Extracted text:
I took an action as noted in "focus group" minutes by Eve..

> NEW ACTION: Jeff to send out email about possible URI constraints and 
> identity definitions we should consider imposing in the case of SAML's 
> unique identifiers.

Below's what I came up with to kick off this discussion. It's organized like 

  Further thoughts...
  Notes and References...

There's many subtleties to all of this, and I've undoubtedly either/both 
overlooked some or made too much of some. It's taken a while to find and wade 
thru (or skim) applicable docs, and then write this up -- much longer than I'd 
originally thought, so apologies for its tardiness. It's time to have other 
eyes'n'minds take a look at this.



From the focus group minutes [1]:
> >- URIsForAssertionIDs: What are the pros and cons?  What other
> >  methods are there?
> DS-4-04: URIs for Assertion IDs: (still open after today)
> Eve, with help from Dave, gave a short tutorial on the problems with
> URI  identity in XML namespace names.

There followed a brief discussion in which we touched upon various aspects of 
this problem space. We terminated the discussion upon issuing the above "new 
action". (the discussion as-documented in the aforementioned minutes is 
attached below for reference [1])

Data records:

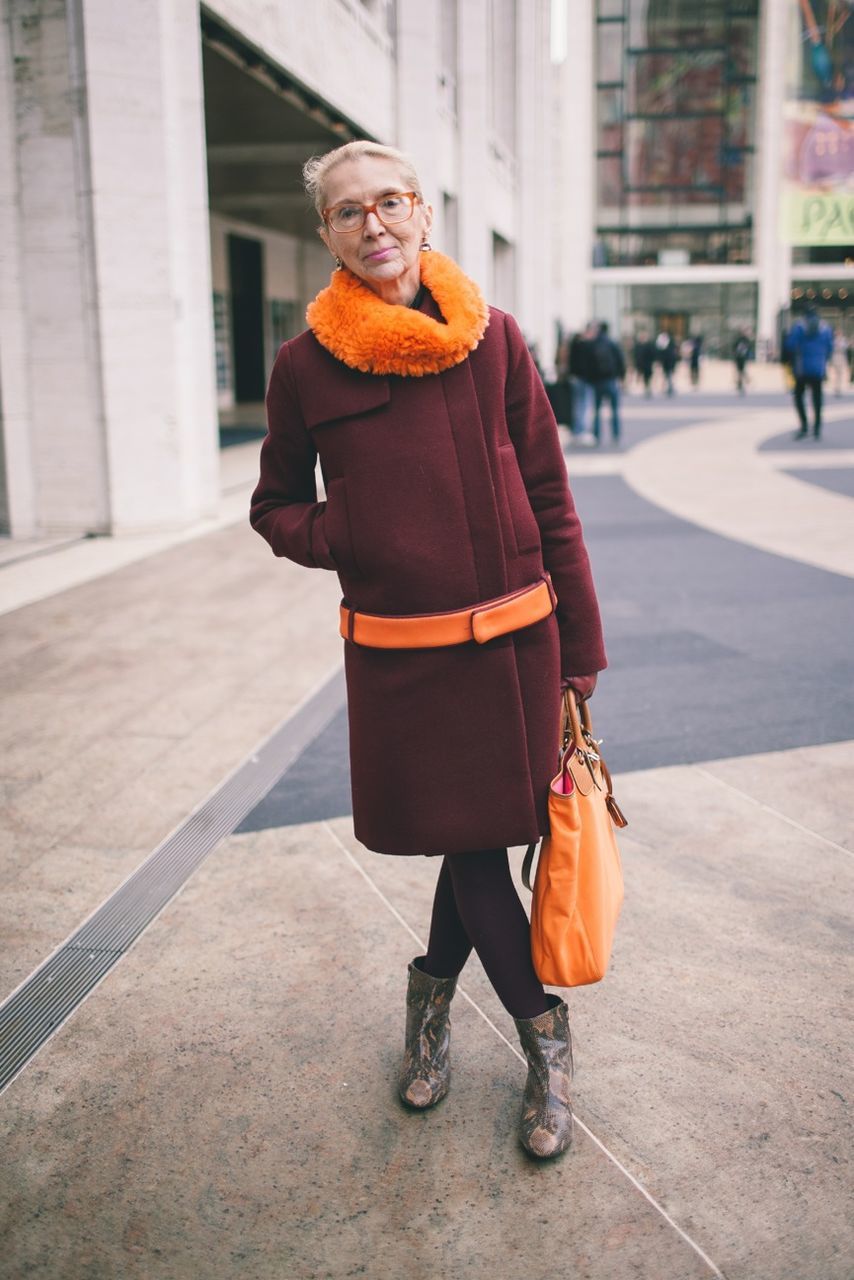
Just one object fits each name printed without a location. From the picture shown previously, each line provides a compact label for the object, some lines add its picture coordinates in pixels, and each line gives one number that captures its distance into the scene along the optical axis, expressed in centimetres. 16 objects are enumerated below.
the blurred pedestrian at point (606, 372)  1767
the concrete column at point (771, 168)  6006
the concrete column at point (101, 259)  973
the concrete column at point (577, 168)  5969
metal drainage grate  290
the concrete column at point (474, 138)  2377
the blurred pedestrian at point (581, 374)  1770
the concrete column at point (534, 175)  3228
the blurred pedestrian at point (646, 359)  3334
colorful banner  6062
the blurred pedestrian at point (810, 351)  1683
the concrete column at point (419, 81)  1889
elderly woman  225
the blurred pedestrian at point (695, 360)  3709
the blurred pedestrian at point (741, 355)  3388
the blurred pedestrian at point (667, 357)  3300
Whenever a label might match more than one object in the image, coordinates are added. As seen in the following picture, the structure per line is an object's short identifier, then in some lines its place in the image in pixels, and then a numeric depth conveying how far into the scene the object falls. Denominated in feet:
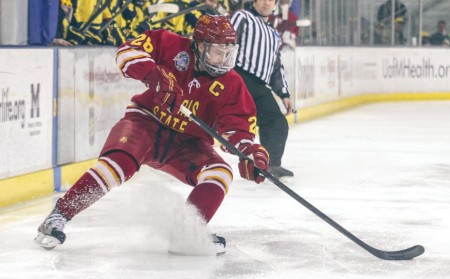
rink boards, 35.96
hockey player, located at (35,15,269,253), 26.35
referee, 42.75
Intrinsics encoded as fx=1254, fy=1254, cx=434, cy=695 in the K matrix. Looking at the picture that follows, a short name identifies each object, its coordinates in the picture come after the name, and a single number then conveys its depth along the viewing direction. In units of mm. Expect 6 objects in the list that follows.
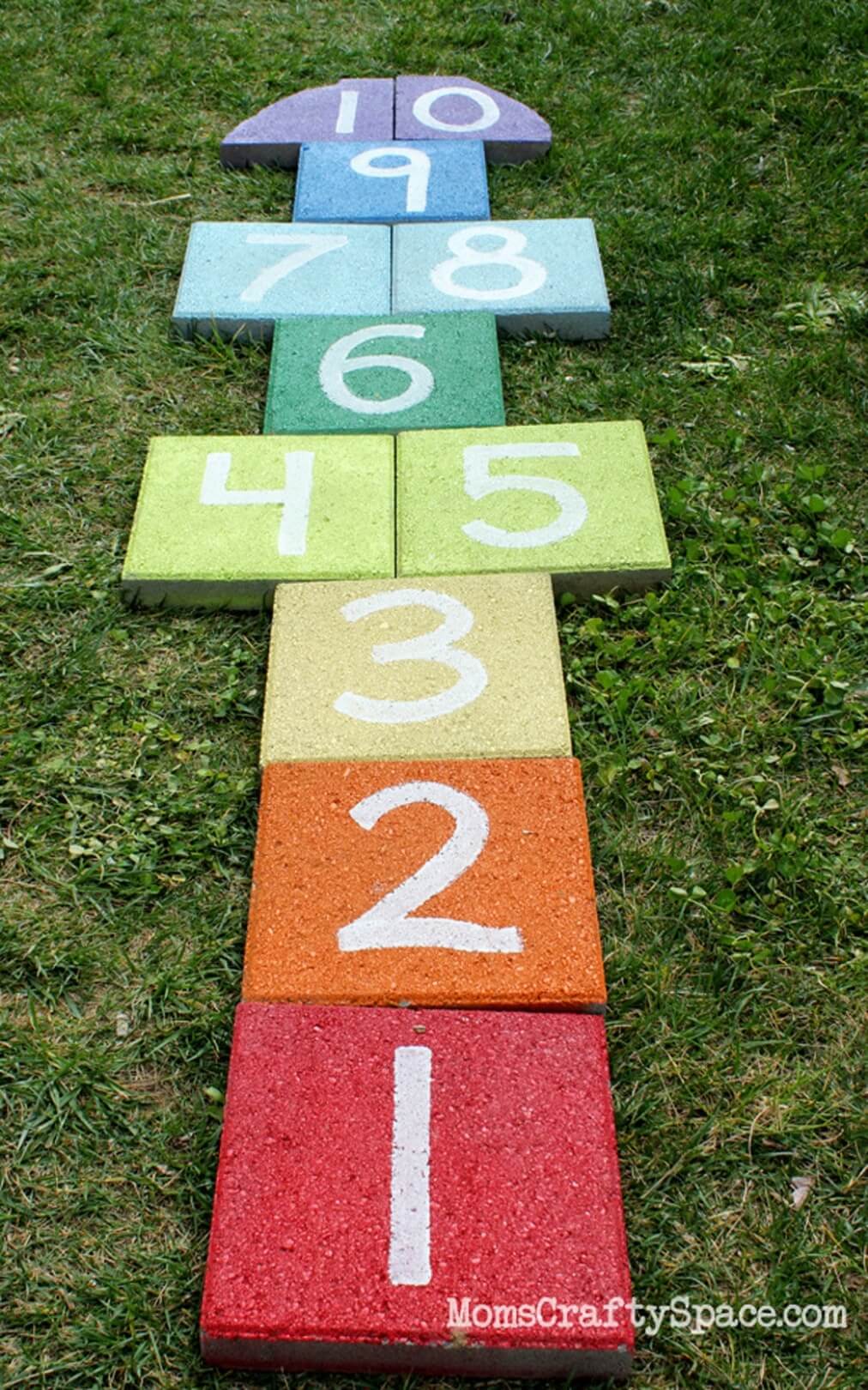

Things to do:
1 – In the message on SAML identifiers, rewrite the part that opens with the words containing "There followed a" and closes with "for reference [1])", putting "short" in place of "brief".
2 – Write the next part of the message on URI constraints for SAML identifiers, picking up after its final sentence.

Per-task answers:
1 –
There followed a short discussion in which we touched upon various aspects of 
this problem space. We terminated the discussion upon issuing the above "new 
action". (the discussion as-documented in the aforementioned minutes is 
attached below for reference [1])

2 –
Further background, in the form of the specs for AssertionID and Issuer from 
draft-sstc-core-07 are excerpted at [2].

Relevant, recent discussion on security-services@lists.oasis-open.org...

Hal said in 

> 5. In 1.3.1 I don't understand the intended purpose of AssertionID. 

PHB replied in

> The AssertionID provides a unique reference for the assertion. ...

> Within SAML 1.0 the principle use of an AssertionID would be to allow
> one assertion to reference another (see previous Tim discussion) thus
> allowing statements of the form `this assertion was constructed from
> that assertion'.

> The principle use of the AssertionID however would be in systems built
> around SAML, they provide the basis for audit and accountability for
> example. If a system is built that allows for second order logic
> (assertions may be true or false and other assertions may make
> statements about validity (c.f. TASS meta-assertions)), then an
> assertionID is essential.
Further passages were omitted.